N/A. Turbos are often less engaging and even boring off boost. This applies mostly to the rice rocket culture (ie. WRX and EVO, etc.). Also, I've never like cars that could be caught off boost or off cam as much as those which are always ready to roll like my Spec V, M3s or maybe one of them new Audi RS4s.


----------



## RBI*04 (Sep 10, 2004)

i could imagine anything with an SR20VE+T would be adequate for me .....high revving and boosted: best of both worlds.


----------



## psuLemon (Apr 23, 2003)

boost, some of the fastest cars in the world are boosted.. hell our fav skylines are all boosted.. now if we talk ferreri and lambo and you have 300k+, then N/A can be acceptable.


----------



## CMA (Sep 7, 2005)

turbo = fun and fast
na = good gas saver and cheap.

i will just own car with turbo and na


----------



## psuLemon (Apr 23, 2003)

CMA said:


> turbo = fun and fast
> na = good gas saver and cheap.
> 
> i will just own car with turbo and na


 this is a slightly faulty statement. in that turbo cars can still get great gas mileage. as long as you just run high rpms and do full throttle and full boost, you should be good. cuz i believe mike young and wes both get around 30 mpg.


----------



## CMA (Sep 7, 2005)

:?

g10 = 48mpg
g10t = 41 mpg

everything is stock with replacement parts such as air, oil filter, etc

ps. you can guess what this engine is.

btw if you continue abit rev (more than 5000rpm) and full throttle/ boost the engine then you are most likely minor damage some parts in shorter time... not fun to replace some parts.


----------



## Hendrix (Jan 17, 2004)

I'd have to say turbo. Forced induction is the great equalizer, a 4cyl challenging a 6cyl challenging an 8cyl.


----------



## nova73guy (Mar 30, 2004)

I'd hafta go NA all the way. Turbo is just one more thing to break, and depending on your insurance carrier, could void your insurance.


----------



## RBI*04 (Sep 10, 2004)

nova73guy said:


> I'd hafta go NA all the way. Turbo is just one more thing to break, and depending on your insurance carrier, could void your insurance.

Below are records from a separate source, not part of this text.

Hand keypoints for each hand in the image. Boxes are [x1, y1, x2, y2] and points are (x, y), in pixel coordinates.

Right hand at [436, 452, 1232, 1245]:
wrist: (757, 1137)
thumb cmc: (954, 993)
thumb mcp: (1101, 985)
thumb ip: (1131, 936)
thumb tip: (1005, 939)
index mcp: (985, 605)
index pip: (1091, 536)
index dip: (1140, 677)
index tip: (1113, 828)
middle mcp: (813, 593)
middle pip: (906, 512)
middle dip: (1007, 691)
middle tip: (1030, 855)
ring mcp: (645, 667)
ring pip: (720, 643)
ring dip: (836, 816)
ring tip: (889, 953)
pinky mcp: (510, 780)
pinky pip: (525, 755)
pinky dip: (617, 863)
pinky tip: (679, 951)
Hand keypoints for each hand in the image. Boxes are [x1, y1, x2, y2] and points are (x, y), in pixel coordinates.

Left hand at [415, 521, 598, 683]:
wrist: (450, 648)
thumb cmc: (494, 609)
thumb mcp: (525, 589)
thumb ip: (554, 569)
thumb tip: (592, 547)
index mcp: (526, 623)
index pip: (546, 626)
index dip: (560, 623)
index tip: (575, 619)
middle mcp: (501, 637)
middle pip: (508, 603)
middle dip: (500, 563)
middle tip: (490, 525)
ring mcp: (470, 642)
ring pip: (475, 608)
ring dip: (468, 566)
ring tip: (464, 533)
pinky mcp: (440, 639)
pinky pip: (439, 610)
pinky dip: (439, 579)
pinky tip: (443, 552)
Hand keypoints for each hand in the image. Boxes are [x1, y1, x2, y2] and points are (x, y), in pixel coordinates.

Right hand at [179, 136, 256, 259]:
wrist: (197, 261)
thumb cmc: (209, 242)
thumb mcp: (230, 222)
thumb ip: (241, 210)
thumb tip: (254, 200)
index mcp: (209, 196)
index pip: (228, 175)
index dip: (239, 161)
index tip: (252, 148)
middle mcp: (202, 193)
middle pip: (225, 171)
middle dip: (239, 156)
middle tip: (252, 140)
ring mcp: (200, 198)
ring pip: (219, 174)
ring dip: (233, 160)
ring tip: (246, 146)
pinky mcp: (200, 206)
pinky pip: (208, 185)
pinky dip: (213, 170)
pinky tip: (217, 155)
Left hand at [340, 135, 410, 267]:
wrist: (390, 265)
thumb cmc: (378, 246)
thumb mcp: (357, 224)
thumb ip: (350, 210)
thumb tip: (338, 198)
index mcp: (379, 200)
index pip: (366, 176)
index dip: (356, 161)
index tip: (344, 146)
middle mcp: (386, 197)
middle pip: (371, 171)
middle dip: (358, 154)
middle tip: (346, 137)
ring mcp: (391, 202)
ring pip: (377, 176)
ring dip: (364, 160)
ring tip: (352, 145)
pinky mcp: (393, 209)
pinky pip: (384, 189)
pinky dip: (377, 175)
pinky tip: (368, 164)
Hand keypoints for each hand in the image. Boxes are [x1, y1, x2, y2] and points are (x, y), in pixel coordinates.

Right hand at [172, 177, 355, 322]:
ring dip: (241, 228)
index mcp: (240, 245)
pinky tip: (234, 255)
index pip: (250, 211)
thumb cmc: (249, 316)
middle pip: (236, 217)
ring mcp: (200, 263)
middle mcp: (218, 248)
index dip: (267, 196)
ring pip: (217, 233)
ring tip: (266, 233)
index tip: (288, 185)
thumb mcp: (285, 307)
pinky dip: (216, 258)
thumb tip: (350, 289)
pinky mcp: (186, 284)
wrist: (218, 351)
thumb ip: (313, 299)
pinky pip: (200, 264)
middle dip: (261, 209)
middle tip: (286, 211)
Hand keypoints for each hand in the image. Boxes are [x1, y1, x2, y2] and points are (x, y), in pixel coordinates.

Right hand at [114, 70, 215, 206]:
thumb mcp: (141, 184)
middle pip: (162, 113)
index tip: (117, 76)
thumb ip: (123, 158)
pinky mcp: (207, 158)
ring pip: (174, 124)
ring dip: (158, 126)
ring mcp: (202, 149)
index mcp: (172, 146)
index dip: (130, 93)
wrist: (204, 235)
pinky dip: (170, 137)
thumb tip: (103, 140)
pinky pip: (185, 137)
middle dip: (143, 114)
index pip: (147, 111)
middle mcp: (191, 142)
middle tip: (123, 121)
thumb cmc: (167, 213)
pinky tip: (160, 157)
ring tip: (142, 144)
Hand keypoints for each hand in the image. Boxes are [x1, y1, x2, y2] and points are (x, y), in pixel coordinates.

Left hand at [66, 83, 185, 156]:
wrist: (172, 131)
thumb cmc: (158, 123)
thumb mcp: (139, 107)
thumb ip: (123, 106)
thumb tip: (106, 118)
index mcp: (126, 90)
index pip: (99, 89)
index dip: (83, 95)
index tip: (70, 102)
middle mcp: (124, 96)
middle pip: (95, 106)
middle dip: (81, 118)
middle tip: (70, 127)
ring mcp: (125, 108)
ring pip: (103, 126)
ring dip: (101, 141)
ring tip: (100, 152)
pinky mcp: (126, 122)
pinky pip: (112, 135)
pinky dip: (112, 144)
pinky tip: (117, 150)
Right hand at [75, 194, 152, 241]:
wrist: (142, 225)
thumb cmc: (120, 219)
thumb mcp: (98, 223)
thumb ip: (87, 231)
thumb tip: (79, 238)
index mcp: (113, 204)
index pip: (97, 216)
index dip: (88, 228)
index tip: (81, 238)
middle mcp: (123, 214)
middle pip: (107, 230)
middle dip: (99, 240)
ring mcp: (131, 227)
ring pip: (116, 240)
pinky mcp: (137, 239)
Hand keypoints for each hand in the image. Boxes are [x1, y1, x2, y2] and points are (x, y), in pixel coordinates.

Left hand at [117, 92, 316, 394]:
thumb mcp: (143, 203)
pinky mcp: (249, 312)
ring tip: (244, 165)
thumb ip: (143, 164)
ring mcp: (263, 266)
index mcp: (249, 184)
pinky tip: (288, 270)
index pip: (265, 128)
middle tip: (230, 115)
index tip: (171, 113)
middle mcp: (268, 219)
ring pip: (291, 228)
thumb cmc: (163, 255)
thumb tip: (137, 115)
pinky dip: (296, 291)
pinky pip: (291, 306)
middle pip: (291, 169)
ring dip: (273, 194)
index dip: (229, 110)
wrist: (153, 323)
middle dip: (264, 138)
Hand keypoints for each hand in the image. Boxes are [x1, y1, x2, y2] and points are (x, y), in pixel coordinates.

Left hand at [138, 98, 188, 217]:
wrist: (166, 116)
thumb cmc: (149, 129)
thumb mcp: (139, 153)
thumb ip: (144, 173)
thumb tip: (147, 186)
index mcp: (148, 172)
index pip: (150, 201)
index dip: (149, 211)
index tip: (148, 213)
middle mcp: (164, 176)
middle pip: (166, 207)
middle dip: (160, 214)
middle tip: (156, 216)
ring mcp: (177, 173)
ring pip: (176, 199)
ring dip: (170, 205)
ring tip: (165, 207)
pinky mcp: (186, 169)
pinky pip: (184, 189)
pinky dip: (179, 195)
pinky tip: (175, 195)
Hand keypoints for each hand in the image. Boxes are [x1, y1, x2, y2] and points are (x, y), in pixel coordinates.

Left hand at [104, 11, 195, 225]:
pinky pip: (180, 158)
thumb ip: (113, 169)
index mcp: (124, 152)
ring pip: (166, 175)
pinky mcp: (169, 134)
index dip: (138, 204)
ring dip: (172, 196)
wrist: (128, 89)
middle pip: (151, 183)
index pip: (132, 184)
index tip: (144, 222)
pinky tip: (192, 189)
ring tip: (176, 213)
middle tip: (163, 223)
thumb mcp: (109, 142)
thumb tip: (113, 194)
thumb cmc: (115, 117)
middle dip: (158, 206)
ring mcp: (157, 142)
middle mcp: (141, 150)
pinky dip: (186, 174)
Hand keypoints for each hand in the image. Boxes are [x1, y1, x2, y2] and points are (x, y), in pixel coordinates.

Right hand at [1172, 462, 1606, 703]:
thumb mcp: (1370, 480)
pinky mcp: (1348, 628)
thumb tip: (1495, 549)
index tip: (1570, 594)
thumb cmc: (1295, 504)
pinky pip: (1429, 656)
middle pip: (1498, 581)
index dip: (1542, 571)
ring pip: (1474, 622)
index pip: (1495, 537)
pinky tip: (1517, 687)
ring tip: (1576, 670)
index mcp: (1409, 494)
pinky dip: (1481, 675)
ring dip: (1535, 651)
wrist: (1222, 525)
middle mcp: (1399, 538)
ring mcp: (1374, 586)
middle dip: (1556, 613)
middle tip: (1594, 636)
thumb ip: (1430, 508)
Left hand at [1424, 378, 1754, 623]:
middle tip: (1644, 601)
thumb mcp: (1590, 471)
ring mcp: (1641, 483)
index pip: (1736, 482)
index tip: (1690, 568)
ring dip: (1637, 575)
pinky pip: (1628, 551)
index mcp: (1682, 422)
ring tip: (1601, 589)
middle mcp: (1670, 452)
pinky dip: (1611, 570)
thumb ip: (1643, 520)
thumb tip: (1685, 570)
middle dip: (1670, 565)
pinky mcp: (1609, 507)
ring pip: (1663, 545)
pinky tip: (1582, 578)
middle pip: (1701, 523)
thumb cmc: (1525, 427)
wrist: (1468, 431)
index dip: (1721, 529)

insurance doesnt need to know


----------



## himilefrontier (Jan 21, 2003)

Depends on the car. 4 cylinders need a turbo to get enough air and fuel into the cylinder to make real power. A mild pushrod V8 needs very little to make decent power and the added complication is not needed to run respectable 12 second 1/4 miles on pump gas. I'm looking into a ghetto turbo setup for both my Nissans, but both my V8 cars will always be single 4 Barrel carbureted N/A cars ( but maybe with a small 150 shot of nitrous!)


----------



## panoramic world (Sep 9, 2005)

himilefrontier said:


> Depends on the car. 4 cylinders need a turbo to get enough air and fuel into the cylinder to make real power. A mild pushrod V8 needs very little to make decent power and the added complication is not needed to run respectable 12 second 1/4 miles on pump gas. I'm looking into a ghetto turbo setup for both my Nissans, but both my V8 cars will always be single 4 Barrel carbureted N/A cars ( but maybe with a small 150 shot of nitrous!)


my 96 z28 had a ton of bolt on stuff, port and poish job, a bigger cam, custom butterfly headers, amoung a few of the things. I took it from 275hp stock to just over 490hp. Used to get it into the low 11's on street tires, and high 10' on slicks. And this was my daily driver too


----------



## Slayer2003 (Jun 4, 2003)

Having a 98 Sentra that can hang or beat Moosewangs.........eh...



Making my over 2 ton 50 year old car do the same thing, With only a 283 for a motor, with 'some' internals. Very nice. 

Debating on going all-out with the motor internals as much as i can and throwing a superduperchagermabob on it, or just dropping in a fresh new 502 with a Tremec tranny. Iunno.


----------



## xbrandonx (Mar 27, 2004)

nova73guy said:


> Turbo is just one more thing to break


So I take it you don't like power locks, doors, mirrors ect?


----------



## 93gxe (Jun 7, 2005)

I love boost.


----------